Centre may cut divest plans
Deccan Chronicle.| Madhusudan Sahoo
As announced in the last year budget, the government has mega plan of privatisatising state-owned companies like IDBI Bank, Shipping Corporation of India, NMDC Steel, BEML, HLL Lifecare, Container Corp-oration of India and Rastriya Ispat Nigam Limited's Vizag Steel. Twitter
Mumbai: The government is learnt to have scaled down its divestment plan for loss-making public sector units (PSUs) in the upcoming Budget 2023 as the budgeted sell-off target of the public sector units is likely to be missed in this current fiscal for the fourth year in a row. So there may be no fresh announcement for divestment for upcoming fiscal, according to a top source in the government.

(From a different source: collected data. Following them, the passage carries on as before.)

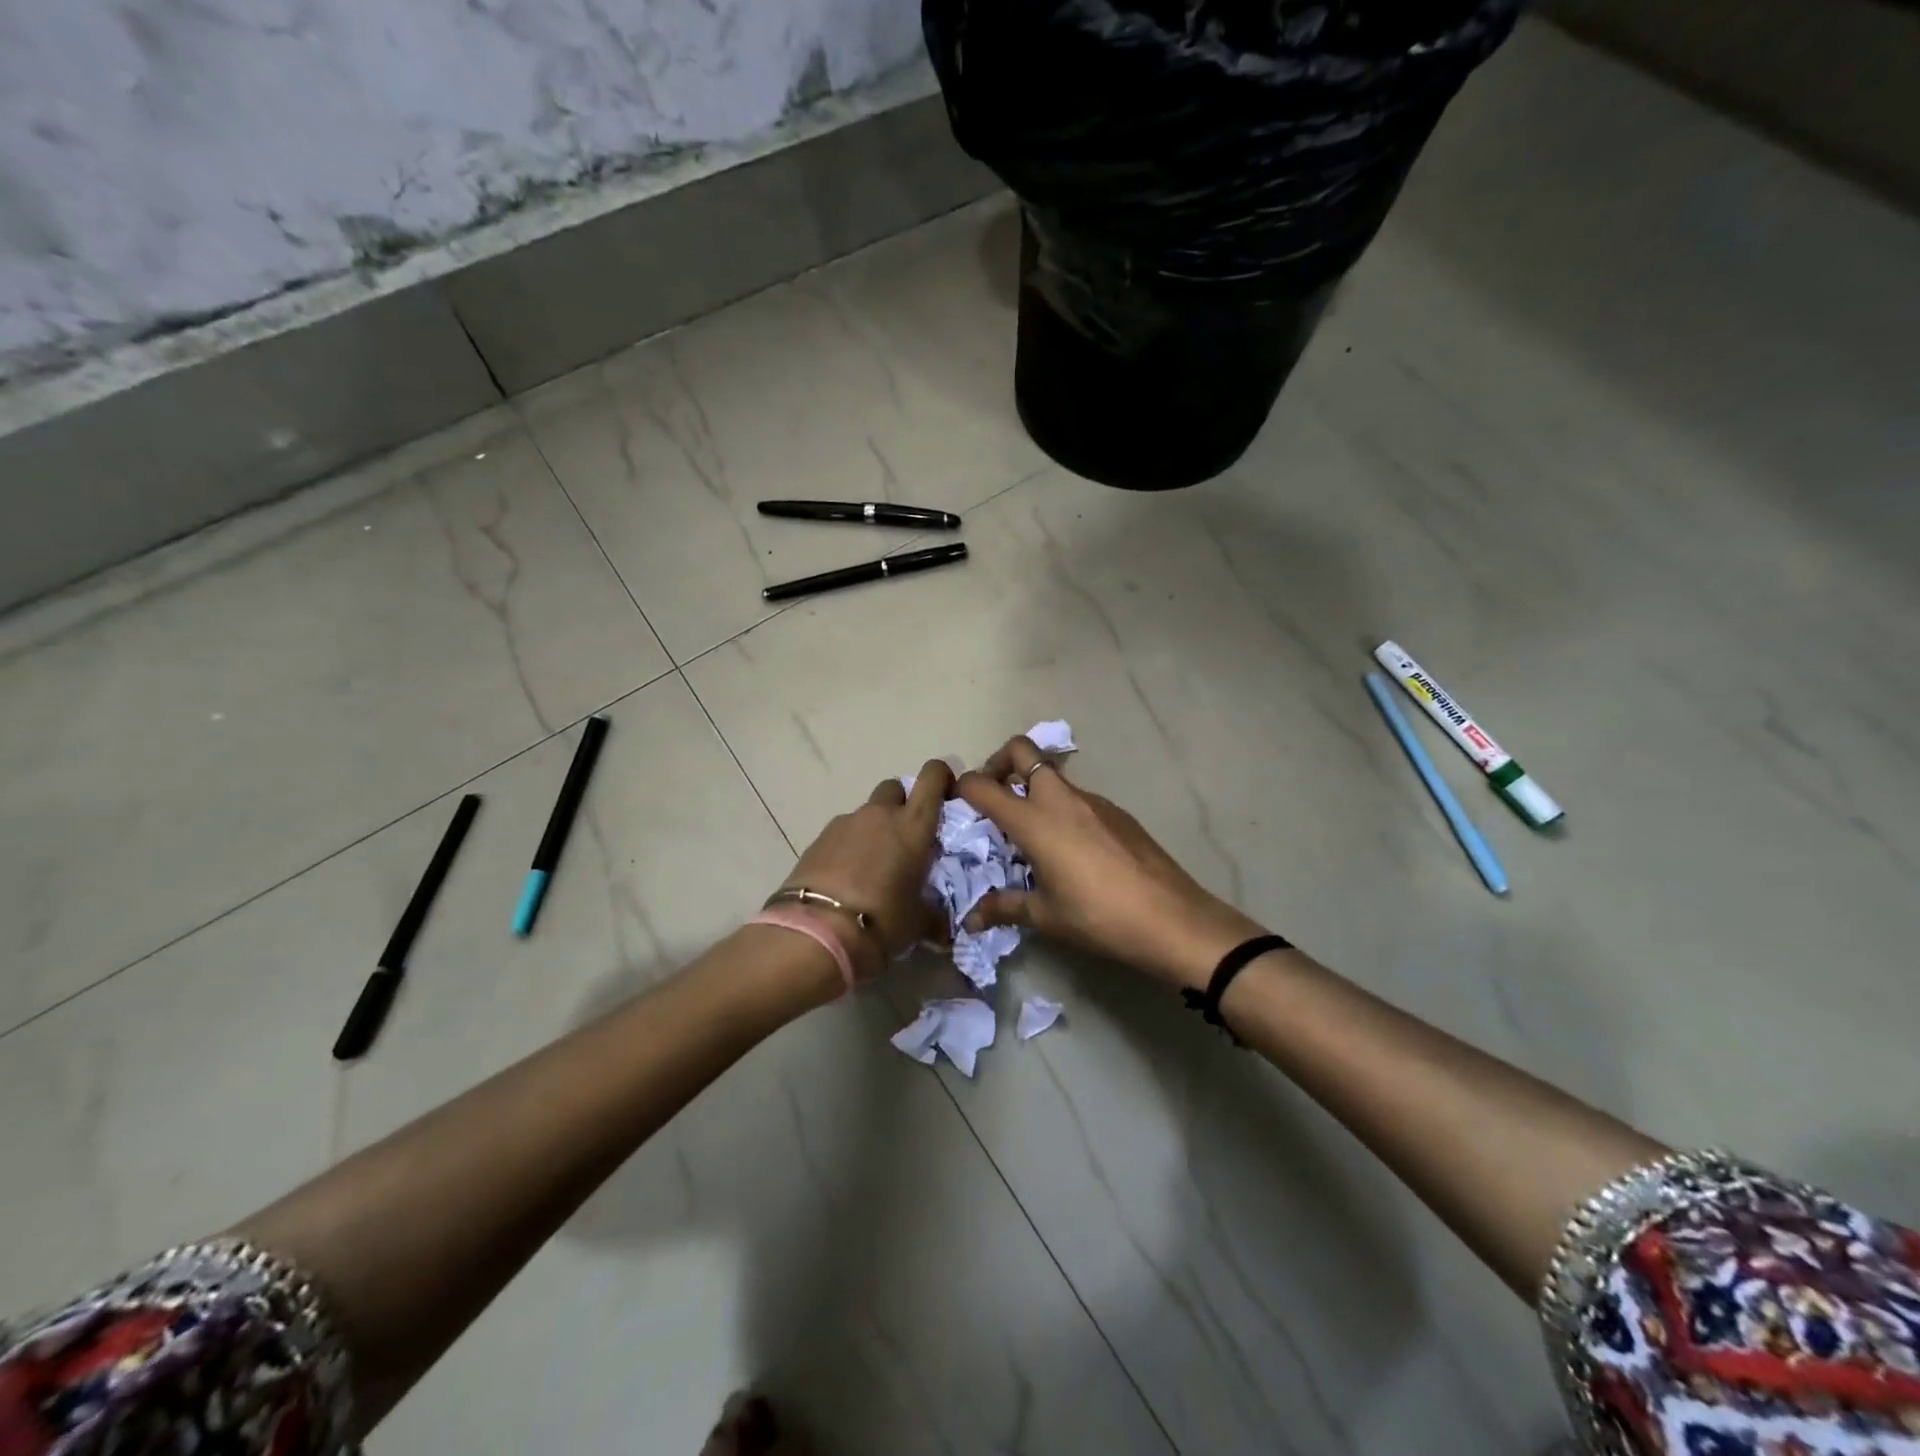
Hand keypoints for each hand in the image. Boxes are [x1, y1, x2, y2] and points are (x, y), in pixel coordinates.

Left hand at [775, 761, 953, 980]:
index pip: (932, 777)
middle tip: (906, 836)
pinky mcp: (818, 839)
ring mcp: (845, 823)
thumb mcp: (919, 922)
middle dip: (903, 803)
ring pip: (867, 812)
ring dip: (874, 829)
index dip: (940, 777)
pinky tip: (847, 877)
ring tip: (873, 866)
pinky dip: (849, 846)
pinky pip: (843, 833)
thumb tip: (941, 924)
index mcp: (913, 825)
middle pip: (895, 788)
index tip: (945, 793)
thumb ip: (934, 912)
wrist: (816, 933)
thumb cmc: (882, 922)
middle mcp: (880, 814)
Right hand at [954, 737, 1264, 990]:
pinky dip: (1062, 807)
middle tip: (995, 796)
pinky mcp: (1117, 811)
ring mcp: (1093, 800)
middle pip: (1022, 750)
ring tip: (1032, 832)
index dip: (963, 786)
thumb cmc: (1099, 917)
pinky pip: (1077, 796)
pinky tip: (1072, 847)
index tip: (956, 800)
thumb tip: (969, 920)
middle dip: (999, 763)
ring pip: (1052, 774)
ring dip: (1032, 787)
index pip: (984, 786)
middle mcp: (1060, 799)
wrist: (1172, 919)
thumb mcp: (1046, 916)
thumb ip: (1004, 908)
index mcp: (1034, 820)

As announced in the last year budget, the government has mega plan of privatisatising state-owned companies like IDBI Bank, Shipping Corporation of India, NMDC Steel, BEML, HLL Lifecare, Container Corporation of India and Rashtriya Ispat Nigam Limited’s Vizag Steel.

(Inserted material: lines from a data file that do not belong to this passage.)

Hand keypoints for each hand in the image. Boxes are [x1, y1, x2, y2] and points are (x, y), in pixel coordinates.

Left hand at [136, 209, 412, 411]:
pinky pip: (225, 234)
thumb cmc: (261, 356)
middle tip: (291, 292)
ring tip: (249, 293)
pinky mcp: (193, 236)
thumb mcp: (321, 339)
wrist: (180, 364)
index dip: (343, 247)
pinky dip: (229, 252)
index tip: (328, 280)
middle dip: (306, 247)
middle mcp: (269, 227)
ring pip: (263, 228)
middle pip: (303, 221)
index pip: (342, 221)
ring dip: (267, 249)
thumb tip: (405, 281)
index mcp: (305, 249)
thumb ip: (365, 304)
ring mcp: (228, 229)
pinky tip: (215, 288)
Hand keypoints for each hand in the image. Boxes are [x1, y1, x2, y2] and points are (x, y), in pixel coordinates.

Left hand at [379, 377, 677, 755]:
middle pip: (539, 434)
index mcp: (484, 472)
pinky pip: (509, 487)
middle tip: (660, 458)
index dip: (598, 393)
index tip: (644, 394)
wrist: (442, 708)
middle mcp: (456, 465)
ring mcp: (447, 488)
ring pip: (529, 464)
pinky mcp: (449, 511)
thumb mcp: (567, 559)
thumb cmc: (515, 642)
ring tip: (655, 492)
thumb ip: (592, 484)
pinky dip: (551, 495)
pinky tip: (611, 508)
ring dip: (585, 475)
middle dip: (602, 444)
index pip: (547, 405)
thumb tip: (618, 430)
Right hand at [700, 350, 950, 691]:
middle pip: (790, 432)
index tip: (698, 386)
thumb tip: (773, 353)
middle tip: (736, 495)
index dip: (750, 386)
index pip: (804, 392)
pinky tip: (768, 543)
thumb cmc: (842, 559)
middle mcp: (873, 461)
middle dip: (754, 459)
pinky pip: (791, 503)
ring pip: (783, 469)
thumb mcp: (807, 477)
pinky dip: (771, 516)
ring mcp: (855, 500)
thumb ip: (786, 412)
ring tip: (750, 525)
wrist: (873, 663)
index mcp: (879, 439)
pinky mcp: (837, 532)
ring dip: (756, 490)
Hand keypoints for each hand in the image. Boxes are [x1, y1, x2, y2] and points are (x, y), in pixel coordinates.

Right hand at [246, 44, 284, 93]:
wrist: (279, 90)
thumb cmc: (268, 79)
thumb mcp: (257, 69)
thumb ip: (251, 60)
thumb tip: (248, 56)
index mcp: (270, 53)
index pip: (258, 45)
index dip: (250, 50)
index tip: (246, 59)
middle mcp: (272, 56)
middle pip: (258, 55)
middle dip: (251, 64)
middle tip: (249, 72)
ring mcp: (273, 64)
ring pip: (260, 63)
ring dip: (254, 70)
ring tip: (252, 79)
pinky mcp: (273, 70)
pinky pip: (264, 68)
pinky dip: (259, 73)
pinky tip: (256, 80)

As the strategic sale or privatisation takes at least a year, and in some cases even more time to conclude, the source, however, said the government will go ahead with its already announced privatisation plan in the next fiscal.
In the current fiscal, the government had budgeted to mop up around 65,000 crore from the disinvestment. However, it has so far realised only 31,106 crore, less than half of the targeted amount, by selling minority stakes in public sector companies.
"After privatising loss-making Air India in 2021, the progress of the sale of loss-making public sector units (PSUs) has not been very impressive over the past year. With the general election around the corner in 2024, no major disinvestment announcement is expected in this Budget either," the source said.
Experts, however, feel that the private sector majors will be keen on buying state-owned companies, if their deal is sweetened with the tax incentives as well as regulatory exemptions. In the past, they have also seen that the government had called off a couple of strategic sales, including oil marketing major BPCL, due to a lack of investor interest.
"The privatisation pro-cess often takes time, depending on the type of privatisation and the economic, social, and political context, emphasising the importance of a medium-term plan, a solid regulatory framework, and competitive markets," Nangia Andersen LLP, Partner- Government and Public Sector Advisory, Suraj Nangia said.